Barty closed the book and curled up in his bed, feeling warm and incredibly satisfied with himself.
Potter was going to be so pleased. If Barty could discover the reason for the mind-link between Potter and Timmy then he could even surpass Susan Bones in the ranks. He would work on it tomorrow. If he could find out about horcruxes, then he could figure out how a mind-link could be forged between two powerful wizards.

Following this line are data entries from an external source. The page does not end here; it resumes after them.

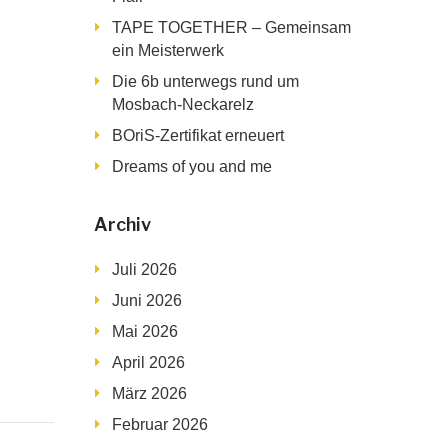
TAPE TOGETHER – Gemeinsam
ein Meisterwerk
Die 6b unterwegs rund um
Mosbach-Neckarelz
BOriS-Zertifikat erneuert
Dreams of you and me
Archiv
Juli 2026
Juni 2026
Mai 2026
April 2026
März 2026
Februar 2026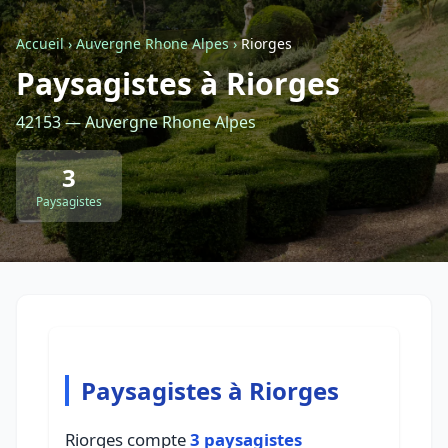
Accueil
›
Auvergne Rhone Alpes
›
Riorges
Retour à la liste des métiers
Paysagistes à Riorges
42153 — Auvergne Rhone Alpes
CGU
-
Confidentialité
- Service proposé par
ViteUnDevis.com
-
Vous êtes
3
Paysagistes
Paysagistes à Riorges
Riorges compte
3 paysagistes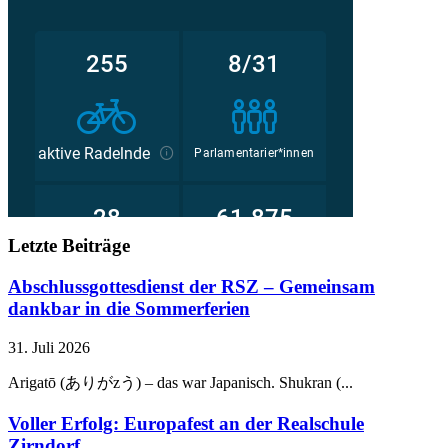
Letzte Beiträge
Abschlussgottesdienst der RSZ – Gemeinsam
dankbar in die Sommerferien
31. Juli 2026
Arigatō (ありがzう) – das war Japanisch. Shukran (...
Voller Erfolg: Europafest an der Realschule
Zirndorf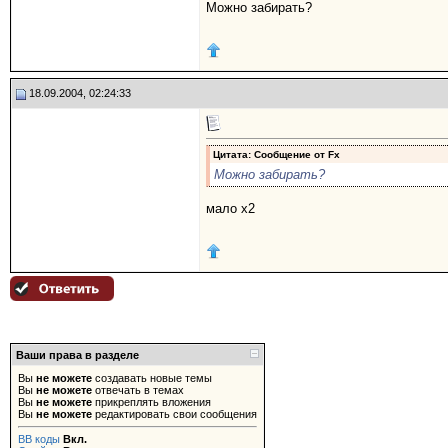
Можно забирать?
18.09.2004, 02:24:33
Цитата: Сообщение от
Fx
Можно забирать?
мало х2
Ваши права в разделе
Вы
не можете
создавать новые темы
Вы
не можете
отвечать в темах
Вы
не можете
прикреплять вложения
Вы
не можете
редактировать свои сообщения
BB коды
Вкл.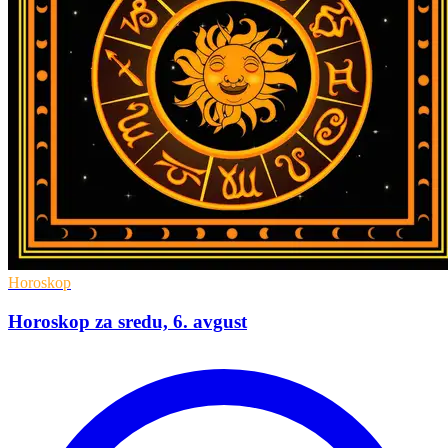
Horoskop
Horoskop za sredu, 6. avgust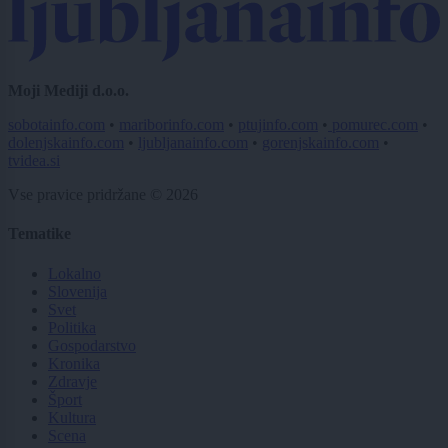
Moji Mediji d.o.o.
sobotainfo.com
•
mariborinfo.com
•
ptujinfo.com
•
pomurec.com
•
dolenjskainfo.com
•
ljubljanainfo.com
•
gorenjskainfo.com
•
tvidea.si
Vse pravice pridržane © 2026
Tematike
Lokalno
Slovenija
Svet
Politika
Gospodarstvo
Kronika
Zdravje
Šport
Kultura
Scena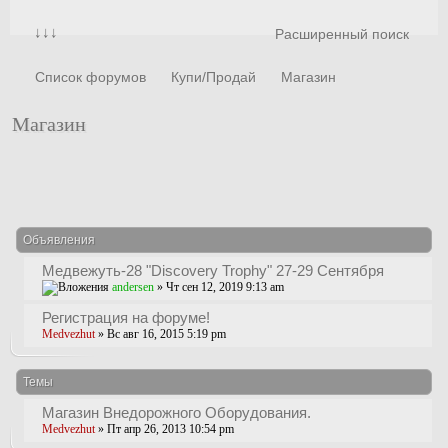
↓↓↓
Расширенный поиск
Список форумов
Купи/Продай
Магазин
Магазин
Новая тема
Объявления
Медвежуть-28 "Discovery Trophy" 27-29 Сентября
andersen
» Чт сен 12, 2019 9:13 am
Регистрация на форуме!
Medvezhut
» Вс авг 16, 2015 5:19 pm
Темы
Магазин Внедорожного Оборудования.
Medvezhut
» Пт апр 26, 2013 10:54 pm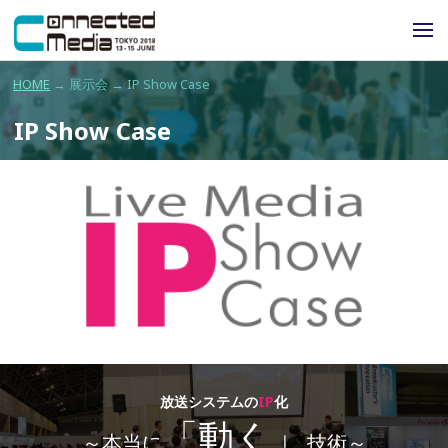
HOME
→ 展示会 → IP Show Case
IP Show Case
放送システムの
IP
化
「動く」
～本当に
技術～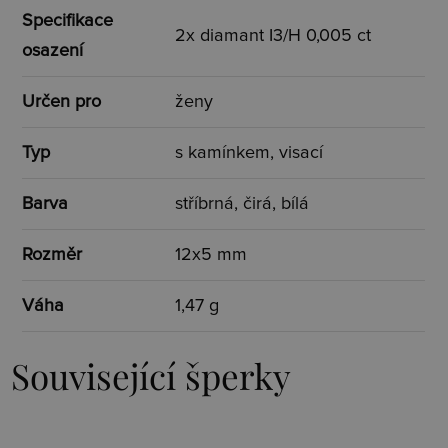
Specifikace
2x diamant I3/H 0,005 ct
osazení
Určen pro
ženy
Typ
s kamínkem, visací
Barva
stříbrná, čirá, bílá
Rozměr
12x5 mm
Váha
1,47 g
Související šperky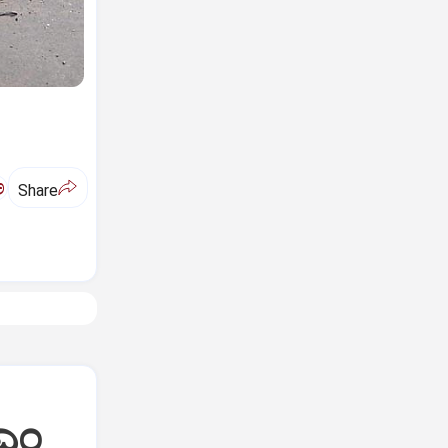
ಅ
Share
ಿಎಂ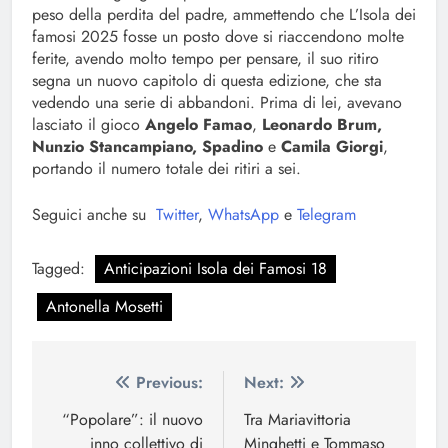
peso della perdita del padre, ammettendo che L’Isola dei
famosi 2025 fosse un posto dove si riaccendono molte
ferite, avendo molto tempo per pensare, il suo ritiro
segna un nuovo capitolo di questa edizione, che sta
vedendo una serie di abbandoni. Prima di lei, avevano
lasciato il gioco
Angelo Famao
,
Leonardo Brum,
Nunzio Stancampiano, Spadino
e
Camila Giorgi
,
portando il numero totale dei ritiri a sei.
Seguici anche su
Twitter
,
WhatsApp
e
Telegram
Tagged:
Anticipazioni Isola dei Famosi 18
Antonella Mosetti
Navigazione
Previous:
Next:
articoli
“Popolare”: il nuovo
Tra Mariavittoria
inno collettivo di
Minghetti e Tommaso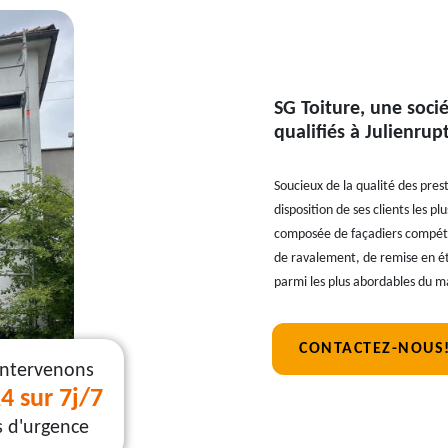
SG Toiture, une soci
qualifiés à Julienrup
Soucieux de la qualité des prest
disposition de ses clients les 
composée de façadiers compéten
de ravalement, de remise en éta
parmi les plus abordables du m
CONTACTEZ-NOUS
intervenons
4 sur 7j/7
s d'urgence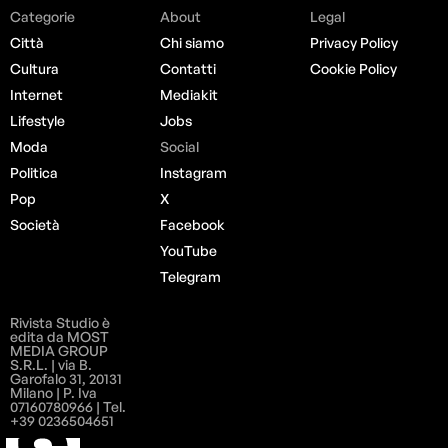
Categorie
About
Legal
Città
Chi siamo
Privacy Policy
Cultura
Contatti
Cookie Policy
Internet
Mediakit
Lifestyle
Jobs
Moda
Social
Politica
Instagram
Pop
X
Società
Facebook
YouTube
Telegram
Rivista Studio è
edita da MOST
MEDIA GROUP
S.R.L. | via B.
Garofalo 31, 20131
Milano | P. Iva
07160780966 | Tel.
+39 0236504651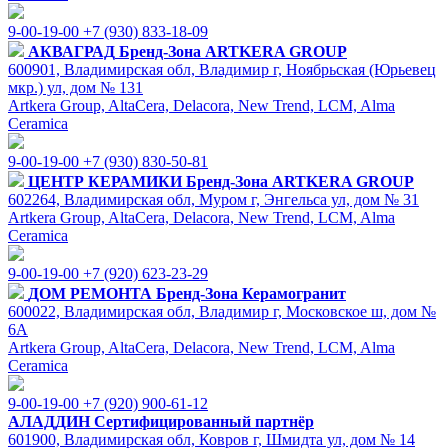
9-00-19-00
+7 (930) 833-18-09
АКВАГРАД
Бренд-Зона ARTKERA GROUP
600901, Владимирская обл, Владимир г, Ноябрьская (Юрьевец
мкр.) ул, дом № 131
Artkera Group, AltaCera, Delacora, New Trend, LCM, Alma
Ceramica
9-00-19-00
+7 (930) 830-50-81
ЦЕНТР КЕРАМИКИ
Бренд-Зона ARTKERA GROUP
602264, Владимирская обл, Муром г, Энгельса ул, дом № 31
Artkera Group, AltaCera, Delacora, New Trend, LCM, Alma
Ceramica
9-00-19-00
+7 (920) 623-23-29
ДОМ РЕМОНТА
Бренд-Зона Керамогранит
600022, Владимирская обл, Владимир г, Московское ш, дом №
6А
Artkera Group, AltaCera, Delacora, New Trend, LCM, Alma
Ceramica
9-00-19-00
+7 (920) 900-61-12
АЛАДДИН
Сертифицированный партнёр
601900, Владимирская обл, Ковров г, Шмидта ул, дом № 14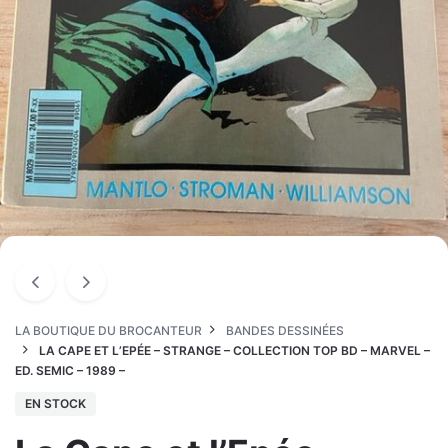
LA BOUTIQUE DU BROCANTEUR
BANDES DESSINÉES
LA CAPE ET L’EPÉE – STRANGE – COLLECTION TOP BD – MARVEL –
ED. SEMIC – 1989 –
EN STOCK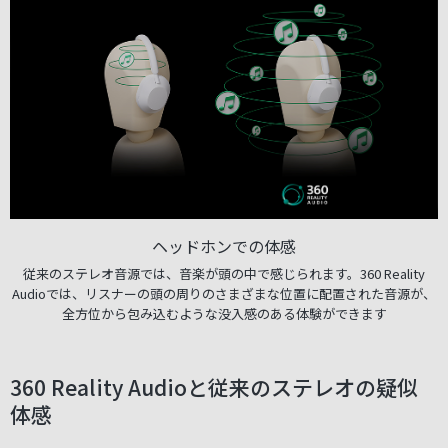
ヘッドホンでの体感
従来のステレオ音源では、音楽が頭の中で感じられます。360 Reality
Audioでは、リスナーの頭の周りのさまざまな位置に配置された音源が、
全方位から包み込むような没入感のある体験ができます
360 Reality Audioと従来のステレオの疑似
体感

Barty's sat up abruptly with renewed manic glee as he realized the solution to both tasks he had undertaken was one and the same:
A horcrux.
It wasn't until he had considered the mind-link in the same sentence as the horcrux that it clicked.
Potter and Timmy were soulmates in a sense.
A horcrux would create a soulbond between Potter and Timmy, allowing them to link their minds. It would forge the connection and could have even transferred some of Timmy's powers to Potter, explaining the part of the prophecy where Timmy had marked him as an equal. Potter's 'power the Dark Lord knows not' would be his immense control of his intent based and wandless magic. But... but it all fit.
Timmy's soul must have been incredibly unstable when he attacked the Potter's, and a piece of his soul shattered at the murder of either James or Lily, and it clung to the only nearby and suitable receptacle.
Timmy made Potter a horcrux.
He did it.
Barty solved it all!
...
He solved it all...
Barty quickly lost the thrilling rush of solving such a complex problem when he considered how the one dark solution fit so neatly.
Horcruxes.
A horcrux in Potter.
A horcrux that could only be destroyed, according to 'Secrets of the Darkest Arts', by destroying the receptacle past magical recuperation.
Barty hadn't been able to sleep after that.